Our society must learn civil discourse and proper dialog—let’s show them how to do it.
My personal opinion begins
My opinion is based on a combination of factors. First In a perfect world two consenting adults enter into a sexual relationship of their own free will.
We do not live in a perfect world. In my opinion, if a woman’s freedom of choice is removed from sex, then she has the right to exercise choice at a later time. Therefore, I believe a woman who is raped, or has choice denied by coercion or other means, should have the legal choice to have an abortion if she wishes.
Crucial point # 1
At this juncture the issue gets more complicated and my thinking less certain.
In a perfect world two consenting adults who enter into a sexual relationship of their own free will would accept the consequences for their choice.

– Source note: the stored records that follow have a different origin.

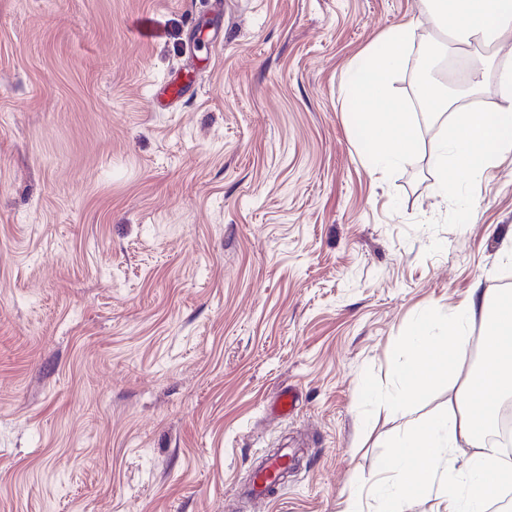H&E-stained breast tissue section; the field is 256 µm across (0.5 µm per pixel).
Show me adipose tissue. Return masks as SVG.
I'll use <instances>...</instances> for the list:
<instances>
[{
	"instance_id": "1",
	"label": "adipose tissue",
	"mask_w": 512,
	"mask_h": 512,
	"mask_svg": "<svg viewBox=\"0 0 512 512\" xmlns=\"http://www.w3.org/2000/svg\"><path fill=\"white\" fill-rule=\"evenodd\" d=\"M428 22L448 29L454 52L469 57L474 46H492L512 36V0H422ZM415 21L388 29L379 40L354 60L349 69V90L353 102L362 104L360 128L371 145L378 170H387L420 146L413 112L390 96V76L398 69L412 41ZM499 89L505 101L495 112L459 110L444 138L436 144L434 162L444 171L480 179L500 157L512 152V61L502 62ZM488 320L484 360L487 376L477 381V394L463 398L459 414L427 421L396 443L384 478L369 488L379 498L378 512H403L406 499L430 490L449 449L458 439H472L477 422L492 419L500 399L512 394V300L488 301L480 290H473L469 303L456 310L444 336L428 334L416 324L410 338L409 356L400 377L403 396H414L431 385L449 361L466 352L469 338L466 325ZM502 479L500 467L490 458L477 456L466 462L448 495V512H485V503Z\"/></svg>"
}]
</instances>
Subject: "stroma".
<instances>
[{"label":"stroma","mask_w":512,"mask_h":512,"mask_svg":"<svg viewBox=\"0 0 512 512\" xmlns=\"http://www.w3.org/2000/svg\"><path fill=\"white\" fill-rule=\"evenodd\" d=\"M223 2L0 0V512H342L470 387L461 360L373 399L419 320L447 335L512 271V153L475 183L433 163L454 115L421 108L416 70L450 35L420 0ZM411 19L391 92L421 149L376 173L346 72ZM488 55L463 108L502 103ZM279 448L299 467L255 502ZM485 449L460 441L405 512H448ZM262 467L259 472L254 475L251 486L248 488V494L263 501L272 487V483L277 480L280 471L286 467L285 456L264 459L260 462Z\"/></svg>","instance_id":"stroma-1"}]
</instances>
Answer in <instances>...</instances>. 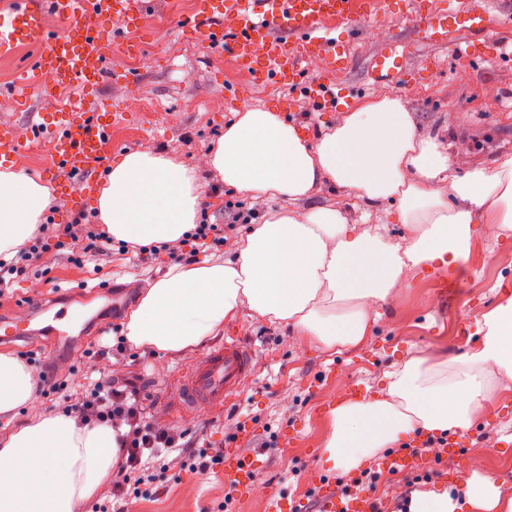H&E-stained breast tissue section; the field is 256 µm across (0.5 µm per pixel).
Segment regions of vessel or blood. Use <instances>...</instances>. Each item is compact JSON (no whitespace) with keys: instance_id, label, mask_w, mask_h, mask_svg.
<instances>
[{"instance_id":"obj_1","label":"vessel or blood","mask_w":512,"mask_h":512,"mask_svg":"<svg viewBox=\"0 0 512 512\" xmlns=\"http://www.w3.org/2000/svg\"><path fill=\"white\" fill-rule=\"evenodd\" d=\"M145 9V0H19L9 11L0 12V55H13L19 47L38 43L40 50L33 66L20 70L15 87L23 93L53 88L82 87V96L67 107L31 123V137L17 140L11 130L0 128V158L12 157L49 142L54 166L72 175L65 189L72 203H79L84 174L100 167L104 147L112 136V115L102 111L92 96L108 74L106 48L121 47L127 54L138 51L128 31L136 29ZM375 0H196L194 18L184 30L203 53L227 51L252 68L255 74L289 85H297L299 63L322 57L325 68L338 70L349 61L348 39L338 28L351 29L375 13ZM53 13L58 29L46 27L44 16ZM407 18L417 32L415 44L450 49L460 60L477 64L483 61L512 60V42L503 40L499 30L502 18L480 5L461 14L434 7L431 0H418ZM121 29H114L113 21ZM268 50L257 57L256 42ZM411 45L389 43L371 59L367 76L373 84L388 85L401 78ZM52 84H45V76ZM44 307L30 305L29 315L18 321L0 318V340L13 343L36 333ZM57 344L70 346L75 325L65 313H55L44 328ZM253 351L240 336H226L196 364L177 371L175 381L183 407H223L235 399L253 371ZM418 435L413 447L391 452L376 459L374 468L384 473L430 472L434 463L425 458L421 447L428 443ZM259 467L258 460L242 448L225 455L222 473L225 481L240 489L248 488ZM366 493L340 495L331 482L321 483L315 499V512H371Z\"/></svg>"}]
</instances>
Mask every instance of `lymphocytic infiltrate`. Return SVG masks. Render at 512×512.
Returning <instances> with one entry per match:
<instances>
[{"label":"lymphocytic infiltrate","mask_w":512,"mask_h":512,"mask_svg":"<svg viewBox=\"0 0 512 512\" xmlns=\"http://www.w3.org/2000/svg\"><path fill=\"white\" fill-rule=\"evenodd\" d=\"M67 234L80 240V248L71 255L75 266L88 261H101L111 254V235L92 224L87 215L75 217L66 227ZM37 387L60 396L62 413L73 416L78 422H100L119 429L120 474L110 492L116 498L135 497L139 494L142 474L154 470H167L166 459L175 454L192 461L196 470L205 472L223 458L219 448L201 446L198 439L189 438L187 431L160 426L136 392L112 385L99 379L94 381L90 395L71 398L65 393V382L52 380L42 365L31 371Z\"/></svg>","instance_id":"1"}]
</instances>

The primary consequence is the possibility of pregnancy. If pregnancy happens, my personal preference would be for both parties to accept the responsibility for the pregnancy through to birth. We did and several of the people reading this blog are thankful for our decision.
Again, the world is not perfect. If the two adults practiced birth control and it failed, do I have the legal right to deny the abortion of a zygote? If the person was seeking to deny the growth of a child by practicing birth control before the formation of a zygote, should a woman have the right to deny the growth of a child after the zygote is formed but before the zygote becomes a viable child?
I have come to believe she has the right to practice birth control in that manner. Although it is not my personal preference, I believe a woman should have the legal right to practice birth control by the abortion of a zygote.
Part of my decision is practical: To bring an unwanted child into the world and to create an environment that fosters illegal abortions are not actions of love.
Part of my decision is intellectual: practicing birth control denies life to far more potential children that the destruction of a single zygote.
Crucial point #2
Now it gets even more complicated. In my opinion, at some point the zygote becomes a viable unborn child. A woman still has her right to choose but her choices are no longer about her alone but about them.
I base that opinion on years of personal observations of pregnant women. At some point in the pregnancy an unborn baby gets restless, moves and kicks. At that point I have never heard a woman conceptualize the situation as she was kicking herself. I never heard any woman say “I have to stop kicking myself.” I have never heard any woman believe she could control the kicking or movement. They always attributed the actions to something separate but inside of them. “My baby is restless tonight.” “Do you want to feel my baby kicking?”
To underscore my observations—a friend of mine, who I know to have a more liberal approach to abortion than mine, sent me an excellent essay from the New Yorker. In it were four quotes which I believe support my view. He would probably disagree.
- I sewed my son his first snowsuit when I was pregnant with him.
- … he was coming out of me.
- … had to unzip the baby out of me.
- I lost a baby. I hadn’t even known I was pregnant.
In all four quotes, the language makes it clear she did not conceptualize the ‘thing” inside of her as another part of herself, rather as a baby. She knew he was something separate but inside of her, and dependent on her. She had rights, but so did he. Even in a miscarriage she wrote of a “baby.”
Additionally I have never heard any woman after seeing a sonogram say. Do you want to see pictures of me? It has always been. Do you want to see pictures of my baby? Every woman has been aware, she no longer is one but two.
The concept is even extends to when the child is not responsive or is miscarried. As shown in the fourth quote, a miscarriage was conceptualized as the loss of a child not simply shedding pounds of herself.
At this point the woman still has the right to choose, she does not lose that even after the child is born; I believe the consequences for the choice should be the same as after the child is born.
A woman can choose to kill a child because the child is handicapped, disfigured, or has an unwanted gender or race. She has a choice; she can choose to kill; however in most civilized societies, she faces serious consequence for the decision. I believe the same should hold for the unborn viable child.
As we advance in technology we will undoubtedly advance in our ability to identify characteristic of the unborn child making the issue an even more important and difficult ethical situation.
I believe discrimination on the basis of handicap, gender, or race is wrong for the born, I extend that right to the viable unborn. Killing an unborn viable child on the basis of handicap, gender, or race should have serious consequences.
Determining viability is not something about which I am certain, but I believe the third trimester is a conservative decision.
My invitation to dialog
Well there you have it—my view. I gave my reasons but without much detail. Never having given serious thought to my position, the experience was a good exercise for me.
You may be more liberal: you may be more conservative — I still want to hear what you think.
I repeat my commitment to properly listen (or more accurately read) your views. I will acknowledge your strengths and my weakness before attempting to discuss any perceived weakness I may see in yours. I have uncertainties. I look forward to hearing from you.